At her meeting with her probation officer, van Heydoorn handed over some of her cash for a mandated drug test. Van Heydoorn flipped over a card on the table at random to see her test result — she’d failed. By week three, “Jaquay” was back in jail.

Theodore McKee, judge for the U.S. Court of Appeals for the Third Circuit, met the same fate while role-playing as “Beatrice.” It wasn’t a surprise to McKee; he’s gotten to know people who’ve struggled with reentry during his years on the bench.

“It’s not easy to stay out,” he said. “The obstacles are everywhere and they are constant.”
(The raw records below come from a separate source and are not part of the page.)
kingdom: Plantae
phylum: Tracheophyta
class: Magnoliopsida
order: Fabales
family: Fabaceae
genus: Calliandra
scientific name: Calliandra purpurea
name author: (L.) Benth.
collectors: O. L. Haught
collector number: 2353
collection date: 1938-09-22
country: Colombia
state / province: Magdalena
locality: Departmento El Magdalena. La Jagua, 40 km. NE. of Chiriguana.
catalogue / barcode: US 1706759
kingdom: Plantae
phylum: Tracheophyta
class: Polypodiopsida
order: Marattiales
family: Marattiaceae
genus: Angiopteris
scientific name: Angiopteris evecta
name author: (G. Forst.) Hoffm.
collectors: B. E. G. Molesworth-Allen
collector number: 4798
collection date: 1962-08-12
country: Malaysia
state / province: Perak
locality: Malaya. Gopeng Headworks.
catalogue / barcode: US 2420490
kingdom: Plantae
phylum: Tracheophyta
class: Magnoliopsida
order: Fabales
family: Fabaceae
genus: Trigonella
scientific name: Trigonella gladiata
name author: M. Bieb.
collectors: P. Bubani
With the pressure mounting to pay rent and fines as the weeks ticked by, some decided that it was time to take a risk. At the “chance” station, people could pick a card representing an illegal activity such as robbing a bank or selling drugs, and flip it over to see whether their desperation paid off. At one point, the volunteer overseeing the station said that three-quarters of the people who took a chance had been sent to jail.

“I see how easy it is to give up and go back to what you know,” said Selina Carrera, a teacher at the Philadelphia Juvenile Justice Services Center.

After the simulation ended, van Heydoorn said she “felt vindicated” about her advocacy work on behalf of incarcerated and reentering young people. She explained how even though much of the focus on reentry work is working against recidivism, the simulation showed how much a person could still be going through even if avoiding reincarceration.

“You could stay out of jail and still be struggling,” she said.

‘That seemed fun, but it ain’t fun’

Aslam Ashari, 63, experienced the simulation differently than others. He’s been through the real thing.

“That seemed fun, but it ain’t fun,” he said in a panel discussion following the simulation.

“It ain’t nothing compared to coming home and you ain’t got nothing ... you’re starting over again.”

Ashari is a graduate of the STAR program after spending 11 years in federal prison. He was born and raised in North Philly, but now lives in Chestnut Hill. He said that he ended up in prison because he “lost patience” and didn’t believe in himself enough to create the kind of life he wanted to live without illegal means.

As he was released in 2021, his parole officer mentioned the STAR program as a possibility; Ashari was skeptical at first, but was willing to give it a try. STAR helped him get his IDs, housing, job training and enrollment in an entrepreneurship course at the University of Pennsylvania. Now he works for Resources for Human Development, a human services nonprofit.

Today, Ashari is full of the self-confidence that he once lacked.

“I ain’t going back in there. That’s over with. I’m too smart for that,” he told The Inquirer.

He aims to start his own nonprofit one day, which will focus on leadership and workforce development. Until then, he’s enjoying the new life he’s building.

“Each day I go to work, I’m out there helping somebody,” he said.